[Entries drawn from a collection]
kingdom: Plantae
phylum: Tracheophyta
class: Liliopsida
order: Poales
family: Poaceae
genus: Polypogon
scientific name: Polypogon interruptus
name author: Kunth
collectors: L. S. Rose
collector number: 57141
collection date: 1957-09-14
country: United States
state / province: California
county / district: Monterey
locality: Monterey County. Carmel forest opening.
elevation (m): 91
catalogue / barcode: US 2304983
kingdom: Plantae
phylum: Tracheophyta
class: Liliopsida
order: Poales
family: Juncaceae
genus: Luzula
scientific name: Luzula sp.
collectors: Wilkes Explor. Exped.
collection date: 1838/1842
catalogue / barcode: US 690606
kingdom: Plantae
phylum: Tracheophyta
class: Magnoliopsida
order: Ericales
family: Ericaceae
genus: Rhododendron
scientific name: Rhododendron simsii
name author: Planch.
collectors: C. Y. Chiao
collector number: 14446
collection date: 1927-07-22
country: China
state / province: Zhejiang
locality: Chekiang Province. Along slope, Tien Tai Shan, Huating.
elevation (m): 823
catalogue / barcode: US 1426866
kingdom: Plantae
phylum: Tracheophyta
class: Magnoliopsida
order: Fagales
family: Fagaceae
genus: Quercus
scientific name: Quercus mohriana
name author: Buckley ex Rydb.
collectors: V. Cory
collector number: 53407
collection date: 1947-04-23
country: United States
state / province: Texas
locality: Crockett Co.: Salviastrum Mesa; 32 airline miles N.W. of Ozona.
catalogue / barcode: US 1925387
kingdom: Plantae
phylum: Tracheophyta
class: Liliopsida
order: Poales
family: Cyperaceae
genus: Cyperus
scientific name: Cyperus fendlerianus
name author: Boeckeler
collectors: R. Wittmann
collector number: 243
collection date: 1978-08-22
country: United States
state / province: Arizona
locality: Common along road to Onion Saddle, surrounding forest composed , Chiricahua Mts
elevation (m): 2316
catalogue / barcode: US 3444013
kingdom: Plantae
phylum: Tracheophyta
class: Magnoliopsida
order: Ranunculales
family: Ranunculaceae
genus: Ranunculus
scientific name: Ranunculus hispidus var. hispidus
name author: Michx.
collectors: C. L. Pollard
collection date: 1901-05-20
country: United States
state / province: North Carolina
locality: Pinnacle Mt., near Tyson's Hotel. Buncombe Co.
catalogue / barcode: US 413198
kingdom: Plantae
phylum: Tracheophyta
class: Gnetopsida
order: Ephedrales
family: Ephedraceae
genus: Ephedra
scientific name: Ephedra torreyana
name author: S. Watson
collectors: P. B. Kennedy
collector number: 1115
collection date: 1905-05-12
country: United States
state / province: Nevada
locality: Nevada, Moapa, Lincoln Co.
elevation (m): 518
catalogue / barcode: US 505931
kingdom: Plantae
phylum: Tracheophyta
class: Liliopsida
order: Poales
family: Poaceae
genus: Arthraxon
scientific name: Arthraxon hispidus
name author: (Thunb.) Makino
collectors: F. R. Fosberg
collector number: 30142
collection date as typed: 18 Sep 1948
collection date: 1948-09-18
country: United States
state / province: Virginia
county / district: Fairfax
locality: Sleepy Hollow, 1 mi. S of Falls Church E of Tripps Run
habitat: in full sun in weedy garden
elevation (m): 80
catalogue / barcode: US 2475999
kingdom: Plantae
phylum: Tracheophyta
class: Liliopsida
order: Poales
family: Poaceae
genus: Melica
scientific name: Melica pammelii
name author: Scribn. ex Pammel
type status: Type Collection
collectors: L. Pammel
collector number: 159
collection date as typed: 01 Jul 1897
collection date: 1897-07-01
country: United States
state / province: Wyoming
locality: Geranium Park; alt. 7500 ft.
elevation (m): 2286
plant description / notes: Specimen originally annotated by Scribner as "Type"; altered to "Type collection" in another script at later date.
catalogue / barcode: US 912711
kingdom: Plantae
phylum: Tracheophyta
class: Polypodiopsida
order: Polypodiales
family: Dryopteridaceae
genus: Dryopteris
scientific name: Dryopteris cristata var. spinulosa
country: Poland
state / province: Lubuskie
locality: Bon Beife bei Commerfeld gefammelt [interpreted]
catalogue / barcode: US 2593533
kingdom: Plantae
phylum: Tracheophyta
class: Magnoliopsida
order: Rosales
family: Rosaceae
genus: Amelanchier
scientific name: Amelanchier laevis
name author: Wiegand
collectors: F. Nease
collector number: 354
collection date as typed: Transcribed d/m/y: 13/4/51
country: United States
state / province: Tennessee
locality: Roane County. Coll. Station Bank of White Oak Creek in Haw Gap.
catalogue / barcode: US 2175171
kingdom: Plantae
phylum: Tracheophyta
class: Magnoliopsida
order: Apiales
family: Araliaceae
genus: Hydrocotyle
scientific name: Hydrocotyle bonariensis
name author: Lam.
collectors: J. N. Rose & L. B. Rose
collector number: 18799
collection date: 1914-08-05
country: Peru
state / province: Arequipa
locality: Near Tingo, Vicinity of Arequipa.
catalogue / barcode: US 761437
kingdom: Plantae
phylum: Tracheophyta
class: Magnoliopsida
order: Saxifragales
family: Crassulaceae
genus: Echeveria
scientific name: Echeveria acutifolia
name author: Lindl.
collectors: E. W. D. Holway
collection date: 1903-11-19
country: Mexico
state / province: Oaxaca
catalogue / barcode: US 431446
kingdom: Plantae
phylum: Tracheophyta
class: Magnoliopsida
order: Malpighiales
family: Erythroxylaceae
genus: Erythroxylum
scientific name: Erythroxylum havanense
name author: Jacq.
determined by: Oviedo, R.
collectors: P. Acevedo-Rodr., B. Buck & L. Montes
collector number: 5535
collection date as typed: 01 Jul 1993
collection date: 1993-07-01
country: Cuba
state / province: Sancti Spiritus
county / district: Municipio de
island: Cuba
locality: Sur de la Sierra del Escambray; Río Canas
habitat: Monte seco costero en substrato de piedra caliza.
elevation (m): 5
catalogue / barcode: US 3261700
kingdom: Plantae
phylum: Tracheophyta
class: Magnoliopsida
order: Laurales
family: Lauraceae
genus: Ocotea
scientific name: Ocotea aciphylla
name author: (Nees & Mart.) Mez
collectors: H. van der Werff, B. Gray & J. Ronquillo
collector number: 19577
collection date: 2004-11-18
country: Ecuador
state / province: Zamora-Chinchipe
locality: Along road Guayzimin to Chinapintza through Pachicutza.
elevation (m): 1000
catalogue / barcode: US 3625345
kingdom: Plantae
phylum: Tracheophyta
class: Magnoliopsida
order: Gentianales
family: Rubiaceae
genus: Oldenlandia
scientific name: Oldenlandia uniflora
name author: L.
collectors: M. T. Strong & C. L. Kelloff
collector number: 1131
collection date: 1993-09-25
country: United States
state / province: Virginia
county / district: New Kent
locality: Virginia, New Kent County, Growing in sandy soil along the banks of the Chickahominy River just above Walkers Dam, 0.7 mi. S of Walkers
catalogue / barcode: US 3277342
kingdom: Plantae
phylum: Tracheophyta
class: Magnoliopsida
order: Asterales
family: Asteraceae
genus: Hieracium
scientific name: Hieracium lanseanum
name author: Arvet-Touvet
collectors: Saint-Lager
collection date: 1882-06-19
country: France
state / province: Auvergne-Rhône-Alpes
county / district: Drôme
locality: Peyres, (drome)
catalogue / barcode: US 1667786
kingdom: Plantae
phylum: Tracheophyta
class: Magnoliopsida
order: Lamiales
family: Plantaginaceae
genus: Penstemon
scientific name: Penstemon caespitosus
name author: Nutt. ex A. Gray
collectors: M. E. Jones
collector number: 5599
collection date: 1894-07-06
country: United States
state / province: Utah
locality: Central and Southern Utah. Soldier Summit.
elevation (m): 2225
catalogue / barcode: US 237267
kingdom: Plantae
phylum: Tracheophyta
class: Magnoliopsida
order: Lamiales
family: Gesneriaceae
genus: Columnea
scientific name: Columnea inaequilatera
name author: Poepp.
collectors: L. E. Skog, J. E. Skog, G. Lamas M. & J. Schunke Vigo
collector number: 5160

* **TASK**: Convert the listing above, from the line with "name author: S. Watson" to the line with "state / province: Tennessee", into a JSON array of strings. Each line becomes one string, both end lines are included, and blank lines are omitted.

* **RESULT**:
[
  "name author: S. Watson",
  "collectors: P. B. Kennedy",
  "collector number: 1115",
  "collection date: 1905-05-12",
  "country: United States",
  "state / province: Nevada",
  "locality: Nevada, Moapa, Lincoln Co.",
  "elevation (m): 518",
  "catalogue / barcode: US 505931",
  "kingdom: Plantae",
  "phylum: Tracheophyta",
  "class: Liliopsida",
  "order: Poales",
  "family: Poaceae",
  "genus: Arthraxon",
  "scientific name: Arthraxon hispidus",
  "name author: (Thunb.) Makino",
  "collectors: F. R. Fosberg",
  "collector number: 30142",
  "collection date as typed: 18 Sep 1948",
  "collection date: 1948-09-18",
  "country: United States",
  "state / province: Virginia",
  "county / district: Fairfax",
  "locality: Sleepy Hollow, 1 mi. S of Falls Church E of Tripps Run",
  "habitat: in full sun in weedy garden",
  "elevation (m): 80",
  "catalogue / barcode: US 2475999",
  "kingdom: Plantae",
  "phylum: Tracheophyta",
  "class: Liliopsida",
  "order: Poales",
  "family: Poaceae",
  "genus: Melica",
  "scientific name: Melica pammelii",
  "name author: Scribn. ex Pammel",
  "type status: Type Collection",
  "collectors: L. Pammel",
  "collector number: 159",
  "collection date as typed: 01 Jul 1897",
  "collection date: 1897-07-01",
  "country: United States",
  "state / province: Wyoming",
  "locality: Geranium Park; alt. 7500 ft.",
  "elevation (m): 2286",
  "plant description / notes: Specimen originally annotated by Scribner as \"Type\"; altered to \"Type collection\" in another script at later date.",
  "catalogue / barcode: US 912711",
  "kingdom: Plantae",
  "phylum: Tracheophyta",
  "class: Polypodiopsida",
  "order: Polypodiales",
  "family: Dryopteridaceae",
  "genus: Dryopteris",
  "scientific name: Dryopteris cristata var. spinulosa",
  "country: Poland",
  "state / province: Lubuskie",
  "locality: Bon Beife bei Commerfeld gefammelt [interpreted]",
  "catalogue / barcode: US 2593533",
  "kingdom: Plantae",
  "phylum: Tracheophyta",
  "class: Magnoliopsida",
  "order: Rosales",
  "family: Rosaceae",
  "genus: Amelanchier",
  "scientific name: Amelanchier laevis",
  "name author: Wiegand",
  "collectors: F. Nease",
  "collector number: 354",
  "collection date as typed: Transcribed d/m/y: 13/4/51",
  "country: United States",
  "state / province: Tennessee"
]